If the town is using a regular desktop scanner, it will only be able to scan a few documents per minute. Using the highest end scanner that DocSTAR provides, the town would be able to scan up to 100 documents per minute, he said.

Mostoller explained that one gigabyte of storage space could hold approximately 20,000 documents that were black and white and 8.5 inches by 11 inches.

Since the town’s 300,000 documents include large maps, it would need over 15 gigabytes of space to start with, and would continue to need more space as it acquired more documents, Mostoller explained.

Smith said the lack of storage was not the only reason he was looking into putting the documents online.

Smith said the town is also experiencing a problem with the safe that holds the documents. The safe needs to be temperature controlled, which is monitored by the state.

“Some of the summer days we had down here, the temperature in the basement, in the town clerk’s office, was 90 degrees with 80 percent humidity,” Smith said. “We have to do something with our ventilation system so we can stay in compliance. We have to do something with our documents that we store. So this is the way.”

In a subsequent interview after the meeting, Smith said the town had not taken any action on the issue yet.

“It’s getting to be a lot more expensive than we thought,” Smith said.

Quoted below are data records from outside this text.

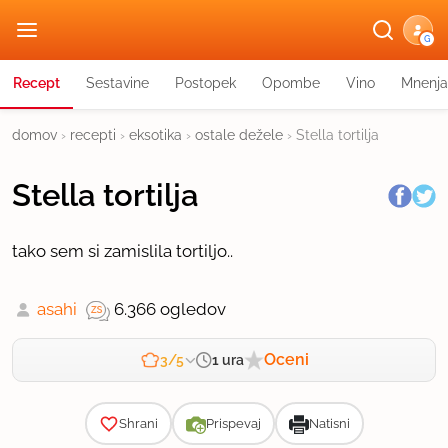
G
Recept
Sestavine
Postopek
Opombe
Vino
Mnenja
domov
›
recepti
›
eksotika
›
ostale dežele
›
Stella tortilja
Stella tortilja
tako sem si zamislila tortiljo..
asahi
6.366 ogledov
Oceni
1 ura
3/5
Zahtevnost
Shrani
Prispevaj
Natisni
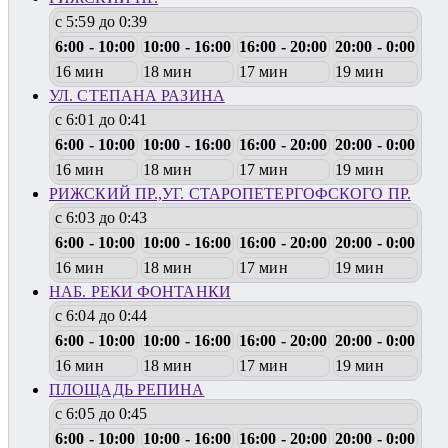
с 5:59 до 0:39
6:00 - 10:00
10:00 - 16:00
16:00 - 20:00
20:00 - 0:00
16 мин
18 мин
17 мин
19 мин
УЛ. СТЕПАНА РАЗИНА
с 6:01 до 0:41
6:00 - 10:00
10:00 - 16:00
16:00 - 20:00
20:00 - 0:00
16 мин
18 мин
17 мин
19 мин
РИЖСКИЙ ПР.,УГ. СТАРОПЕТЕРГОФСКОГО ПР.
с 6:03 до 0:43
6:00 - 10:00
10:00 - 16:00
16:00 - 20:00
20:00 - 0:00
16 мин
18 мин
17 мин
19 мин
НАБ. РЕКИ ФОНТАНКИ
с 6:04 до 0:44
6:00 - 10:00
10:00 - 16:00
16:00 - 20:00
20:00 - 0:00
16 мин
18 мин
17 мин
19 мин
ПЛОЩАДЬ РЕПИНА
с 6:05 до 0:45
6:00 - 10:00
10:00 - 16:00
16:00 - 20:00
20:00 - 0:00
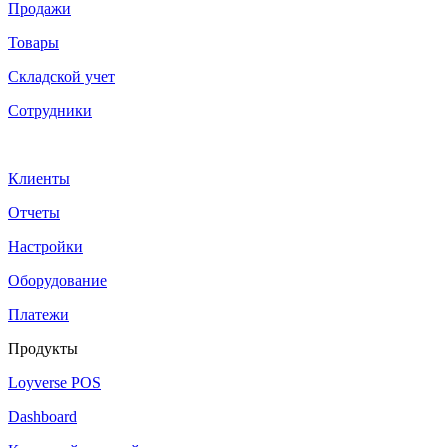
Продажи
Товары
Cкладской учет
Сотрудники
Клиенты
Отчеты
Настройки
Оборудование
Платежи
Продукты
Loyverse POS
Dashboard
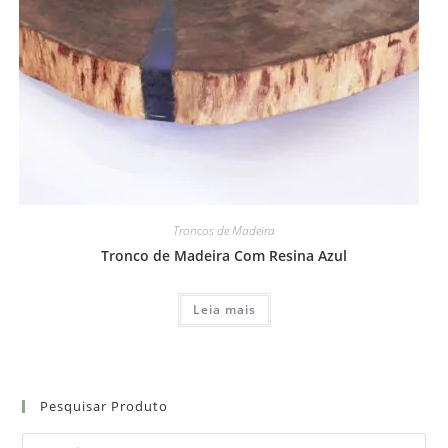
Troncos de Madeira
Tronco de Madeira Com Resina Azul
Leia mais
Pesquisar Produto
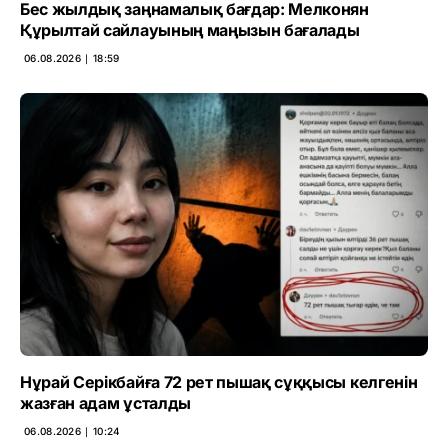
Бес жылдық заңнамалық бағдар: Мелконян
Құрылтай сайлауының маңызын бағалады
06.08.2026 ∣ 18:59
Нұрай Серікбайға 72 рет пышақ сұққысы келгенін
жазған адам ұсталды
06.08.2026 ∣ 10:24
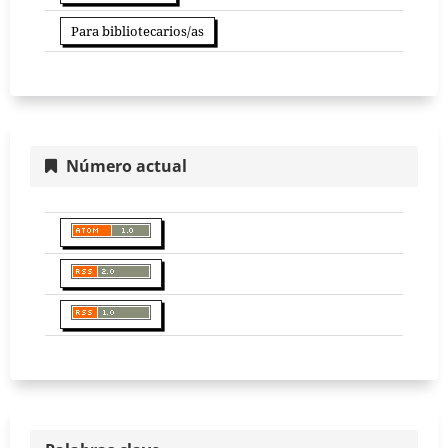
Para bibliotecarios/as
Número actual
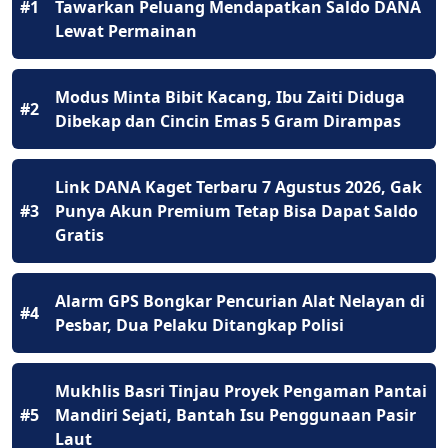
#1
Tawarkan Peluang Mendapatkan Saldo DANA
Lewat Permainan
Modus Minta Bibit Kacang, Ibu Zaiti Diduga
#2
Dibekap dan Cincin Emas 5 Gram Dirampas
Link DANA Kaget Terbaru 7 Agustus 2026, Gak
#3
Punya Akun Premium Tetap Bisa Dapat Saldo
Gratis
Alarm GPS Bongkar Pencurian Alat Nelayan di
#4
Pesbar, Dua Pelaku Ditangkap Polisi
Mukhlis Basri Tinjau Proyek Pengaman Pantai
#5
Mandiri Sejati, Bantah Isu Penggunaan Pasir
Laut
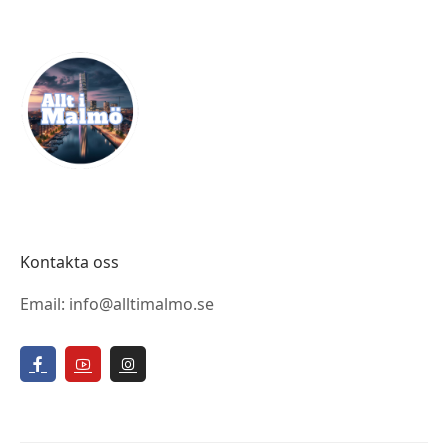
Kontakta oss
Email: info@alltimalmo.se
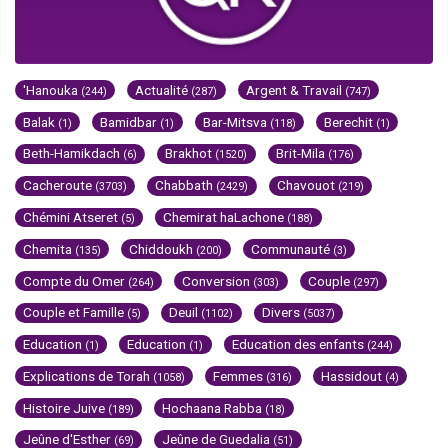
'Hanouka
Actualité
Argent & Travail
(244)
(287)
(747)
Balak
Bamidbar
Bar-Mitsva
Berechit
(1)
(1)
(118)
(1)
Beth-Hamikdach
Brakhot
Brit-Mila
(6)
(1520)
(176)
Cacheroute
Chabbath
Chavouot
(3703)
(2429)
(219)
Chémini Atseret
Chemirat haLachone
(5)
(188)
Chemita
Chiddoukh
Communauté
(135)
(200)
(3)
Compte du Omer
Conversion
Couple
(264)
(303)
(297)
Couple et Famille
Deuil
Divers
(5)
(1102)
(5037)
Education
Education
Education des enfants
(1)
(1)
(244)
Explications de Torah
Femmes
Hassidout
(1058)
(316)
(4)
Histoire Juive
Hochaana Rabba
(189)
(18)
Jeûne d'Esther
Jeûne de Guedalia
(69)
(51)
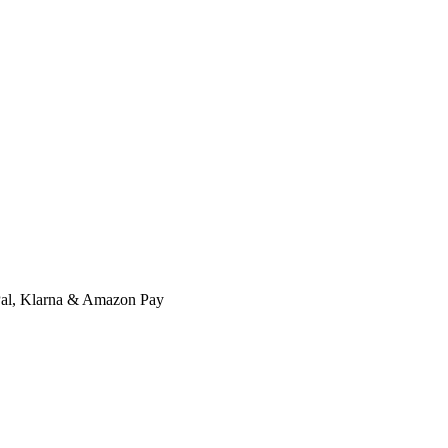
l, Klarna & Amazon Pay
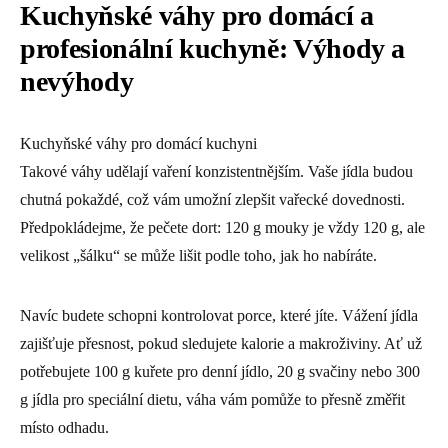
Kuchyňské váhy pro domácí a
profesionální kuchyně: Výhody a
nevýhody
Kuchyňské váhy pro domácí kuchyni
Takové váhy udělají vaření konzistentnějším. Vaše jídla budou
chutná pokaždé, což vám umožní zlepšit vařecké dovednosti.
Předpokládejme, že pečete dort: 120 g mouky je vždy 120 g, ale
velikost „šálku“ se může lišit podle toho, jak ho nabíráte.
Navíc budete schopni kontrolovat porce, které jíte. Vážení jídla
zajišťuje přesnost, pokud sledujete kalorie a makroživiny. Ať už
potřebujete 100 g kuřete pro denní jídlo, 20 g svačiny nebo 300
g jídla pro speciální dietu, váha vám pomůže to přesně změřit
místo odhadu.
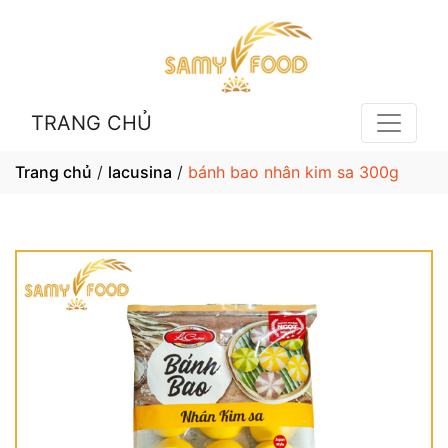
TRANG CHỦ
Trang chủ
/
lacusina
/
bánh bao nhân kim sa 300g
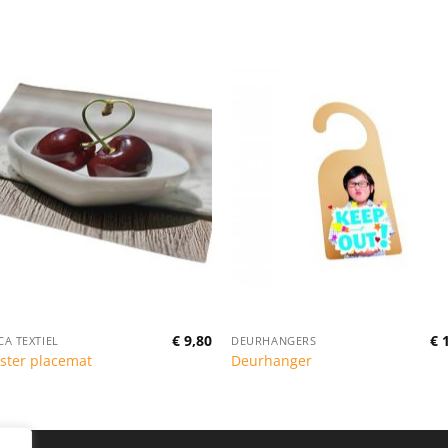
€
9,80
€
1
A TEXTIEL
DEURHANGERS
e
ester placemat
Deurhanger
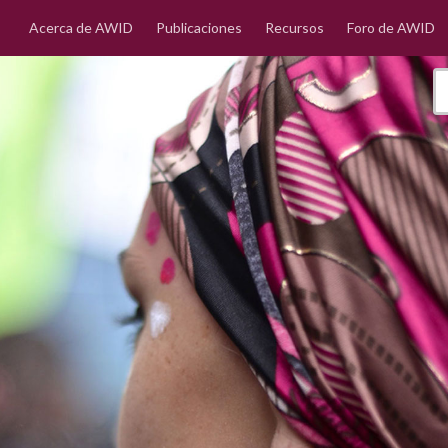
Acerca de AWID
Publicaciones
Recursos
Foro de AWID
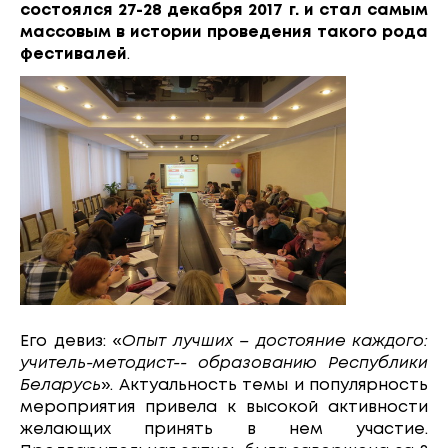
состоялся 27-28 декабря 2017 г. и стал самым
массовым в истории проведения такого рода
фестивалей
.
Его девиз: «
Опыт лучших – достояние каждого:
учитель-методист-- образованию Республики
Беларусь
». Актуальность темы и популярность
мероприятия привела к высокой активности
желающих принять в нем участие.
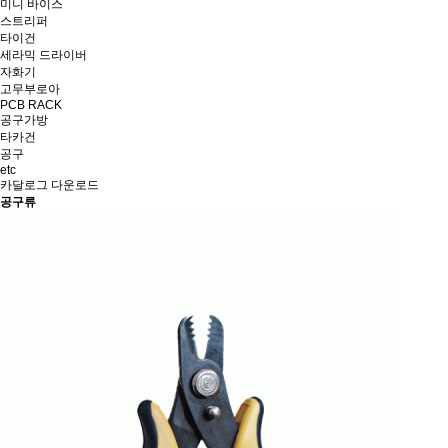
미니 바이스
스트리퍼
타이건
세라믹 드라이버
자화기
고무부로아
PCB RACK
공구가방
타카건
공구
etc
카달로그 다운로드
공구류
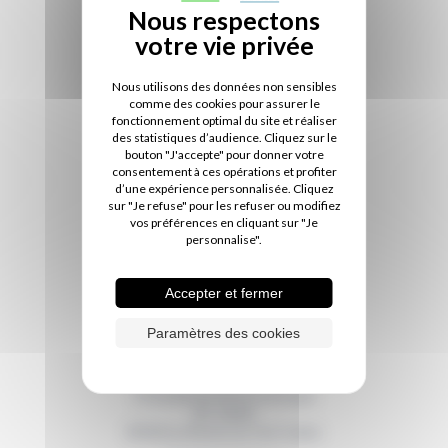
Nous utilisons des données non sensibles
comme des cookies pour assurer le
fonctionnement optimal du site et réaliser
des statistiques d’audience. Cliquez sur le
bouton "J'accepte" pour donner votre
consentement à ces opérations et profiter
d’une expérience personnalisée. Cliquez
sur "Je refuse" pour les refuser ou modifiez
vos préférences en cliquant sur "Je
personnalise".
Accepter et fermer
Paramètres des cookies
11 boulevard René Levesque
BP 50669
85016
La Roche sur Yon Cedex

Smith said the town would need the company to scan the documents to be able to get them into the system in a timely manner, which would bring the additional $27,000 into play.

“It is something we’ll put into next year’s budget,” Smith said.

Smith explained that, while the town hall was tight on space, it would be able to hold out until the next budget.

“We are beyond capacity but not so bad we can’t last another 10 months,” Smith said.